# Moon



## Bill (Jul 2, 2007)

We came home the other night and there was a full moon. Because I live in a larger city, with all the lights, enjoying the full effects of the moon is only possible at the cabin. There was enough light to cast shadows on the walls and floors. While in bed it seemed like the flood lights were on, it was so bright. I never get tired of natures beauty.


----------



## Bill (Jul 2, 2007)

One more shot, the pictures don't do justice, nor do they capture what the eye can see.


----------



## begreen (Jul 3, 2007)

Get yourself a nice spotting scope Smokey. You'll be out to all hours of the night.


----------



## DonCT (Jul 3, 2007)

Here's a couple I took with my new S3 IS. Gotta love 12x optical I can't wait to get a TC for it and really get up close and personal 

http://i86.photobucket.com/albums/k104/sundedo/S3IS/Moon2.jpg
http://i86.photobucket.com/albums/k104/sundedo/S3IS/Moon3.jpg


----------



## Bill (Jul 3, 2007)

Wow, nice picture


----------



## keyman512us (Jul 3, 2007)

Funny, that other people are 'taking notice too'. I wish I had the camera the other night. The only clouds in the sky, were a "thin band"...that oddly enough were right in line with the moon...creating a "craddle effect under it". First time I ever had seen something like that...shoulda snapped a picture...it was perfect.


----------



## DonCT (Jul 3, 2007)

Yea, I started carting my camera around with me as much as an I can. You never know when you'll have that "Kodak" moment


----------



## BrotherBart (Jul 4, 2007)

DonCT said:
			
		

> Here's a couple I took with my new S3 IS. Gotta love 12x optical I can't wait to get a TC for it and really get up close and personal
> 
> http://i86.photobucket.com/albums/k104/sundedo/S3IS/Moon2.jpg
> http://i86.photobucket.com/albums/k104/sundedo/S3IS/Moon3.jpg



I think I see a chimney in that second pic!


----------



## webbie (Jul 4, 2007)

DonCT said:
			
		

> Here's a couple I took with my new S3 IS. Gotta love 12x optical I can't wait to get a TC for it and really get up close and personal
> 
> http://i86.photobucket.com/albums/k104/sundedo/S3IS/Moon2.jpg
> http://i86.photobucket.com/albums/k104/sundedo/S3IS/Moon3.jpg



You really took those with a regular camera?

Did you use manual settings,  a scene mode or just auto?

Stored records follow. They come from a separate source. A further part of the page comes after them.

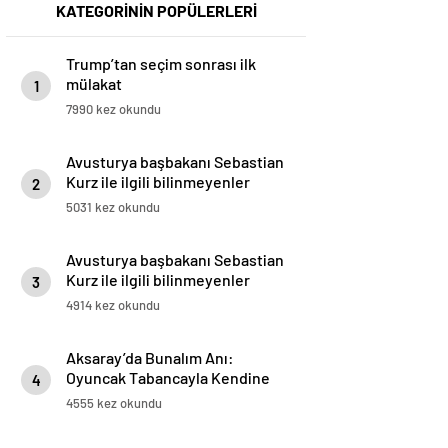
KATEGORİNİN POPÜLERLERİ
Trump’tan seçim sonrası ilk
mülakat
1
7990 kez okundu
Avusturya başbakanı Sebastian
Kurz ile ilgili bilinmeyenler
2
5031 kez okundu
Avusturya başbakanı Sebastian
Kurz ile ilgili bilinmeyenler
3
4914 kez okundu
Aksaray’da Bunalım Anı:
Oyuncak Tabancayla Kendine
4
Zarar Vermeye Çalıştı
4555 kez okundu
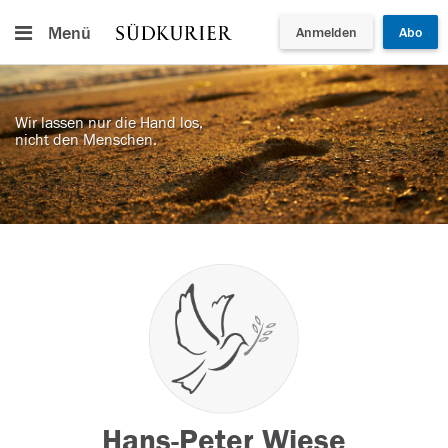
Menü
Anmelden
Abo
Wir lassen nur die Hand los,
nicht den Menschen.
Hans-Peter Wiese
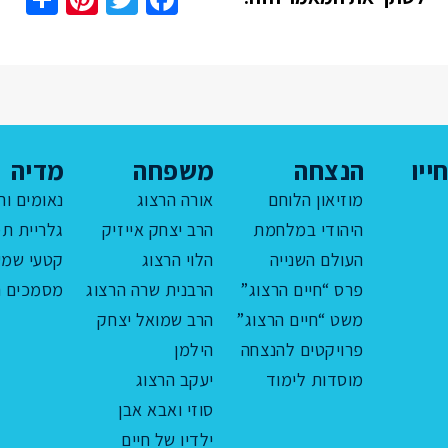
ייו
הנצחה
משפחה
מדיה
מוזיאון הלוחם
אורה הרצוג
נאומים ור
היהודי במלחמת
הרב יצחק אייזיק
גלריית תמ
העולם השנייה
הלוי הרצוג
קטעי שמע
פרס “חיים הרצוג”
הרבנית שרה הרצוג
מסמכים ה
משט “חיים הרצוג”
הרב שמואל יצחק
פרויקטים להנצחה
הילמן
מוסדות לימוד
יעקב הרצוג
סוזי ואבא אבן
ילדיו של חיים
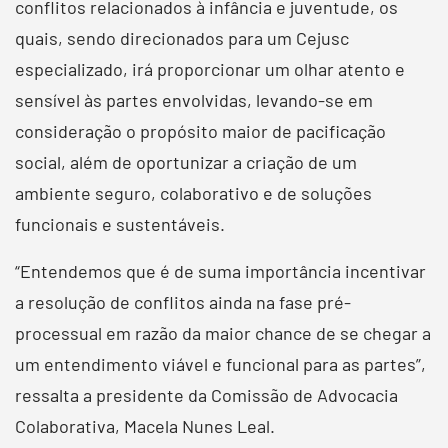
conflitos relacionados à infância e juventude, os
quais, sendo direcionados para um Cejusc
especializado, irá proporcionar um olhar atento e
sensível às partes envolvidas, levando-se em
consideração o propósito maior de pacificação
social, além de oportunizar a criação de um
ambiente seguro, colaborativo e de soluções
funcionais e sustentáveis.
“Entendemos que é de suma importância incentivar
a resolução de conflitos ainda na fase pré-
processual em razão da maior chance de se chegar a
um entendimento viável e funcional para as partes”,
ressalta a presidente da Comissão de Advocacia
Colaborativa, Macela Nunes Leal.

Did you use image stabilization, or was the camera on a tripod?

Really nice - look like National Geographic or something.


----------



## DonCT (Jul 4, 2007)

They were done with a Canon S3 IS. It's only a 6mp cam, but the 12x optical makes up for it. Here's the EXIF on the second:

# Camera model: Canon PowerShot S3 IS
# Date/Time: 2007:06:06 02:14:23
# Flash used: No
# Focal length: 72.0mm (35mm equivalent: 6386mm)
# Digital Zoom: 4.000x
# CCD width: 0.41mm
# Exposure time: 0.033 s (1/30)
# Aperture: f/5.6
# Whitebalance: Manual
# Metering Mode: matrix

Anything slower than a 1/60 exposure I use a tripod, otherwise I get blurryness. The camera has built in image-stabilization which helps. You can get the same type of result from the standard 3x, but you would have to crop it down to bring out the moon and there would still be a fair bit of noise.

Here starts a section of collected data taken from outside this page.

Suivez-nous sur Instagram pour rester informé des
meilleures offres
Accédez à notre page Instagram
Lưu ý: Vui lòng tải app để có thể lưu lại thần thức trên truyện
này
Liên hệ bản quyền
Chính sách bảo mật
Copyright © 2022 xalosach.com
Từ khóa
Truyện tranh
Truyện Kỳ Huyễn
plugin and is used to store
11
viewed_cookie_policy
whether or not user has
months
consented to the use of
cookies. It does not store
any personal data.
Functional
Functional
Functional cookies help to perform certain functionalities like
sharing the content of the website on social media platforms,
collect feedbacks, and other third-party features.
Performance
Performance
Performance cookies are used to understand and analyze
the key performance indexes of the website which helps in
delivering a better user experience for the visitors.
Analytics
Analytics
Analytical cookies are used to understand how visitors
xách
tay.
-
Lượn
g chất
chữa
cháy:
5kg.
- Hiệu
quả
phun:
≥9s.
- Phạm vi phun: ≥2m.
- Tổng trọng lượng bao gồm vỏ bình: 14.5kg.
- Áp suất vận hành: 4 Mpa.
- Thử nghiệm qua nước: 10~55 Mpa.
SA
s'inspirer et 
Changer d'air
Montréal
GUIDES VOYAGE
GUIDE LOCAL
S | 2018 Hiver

If anyone is looking to try and capture some moon shots, try these settings on your camera (doesn't matter the model):

Shutter: Between 1/30 to 1/60. Depends on how bright the moon is.
White balance: Most times auto works, but if you have a Tungsten it will come out more natural.
ISO: The higher the ISO, the more noise. So pick the lowest you can. All my shots are ISO 80.
Focus: If you can use manual focus, set it to infinity. It varies camera to camera on how to do it. But most will allow you to set it.

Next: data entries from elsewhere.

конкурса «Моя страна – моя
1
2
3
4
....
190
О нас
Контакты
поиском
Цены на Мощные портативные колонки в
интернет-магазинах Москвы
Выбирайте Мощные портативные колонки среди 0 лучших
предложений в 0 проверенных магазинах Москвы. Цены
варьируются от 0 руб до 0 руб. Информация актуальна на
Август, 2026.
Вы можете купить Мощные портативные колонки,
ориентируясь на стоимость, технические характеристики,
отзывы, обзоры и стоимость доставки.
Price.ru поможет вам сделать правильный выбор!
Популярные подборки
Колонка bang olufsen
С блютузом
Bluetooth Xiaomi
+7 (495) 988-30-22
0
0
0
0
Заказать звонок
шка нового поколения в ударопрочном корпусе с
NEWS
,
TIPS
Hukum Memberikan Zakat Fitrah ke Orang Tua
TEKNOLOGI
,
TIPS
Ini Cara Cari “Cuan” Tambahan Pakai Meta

And if you have a tripod, use it. If you don't, you can still find a way to prop it up and use the timer. That way when you push the shutter button, the camera can settle down from the movement and you'll get some sharp shots.

I'm still relatively new to the "Serious" digicam world (which is why I got the S3 IS), but there's tons of resources out there for taking any type of picture you want.


----------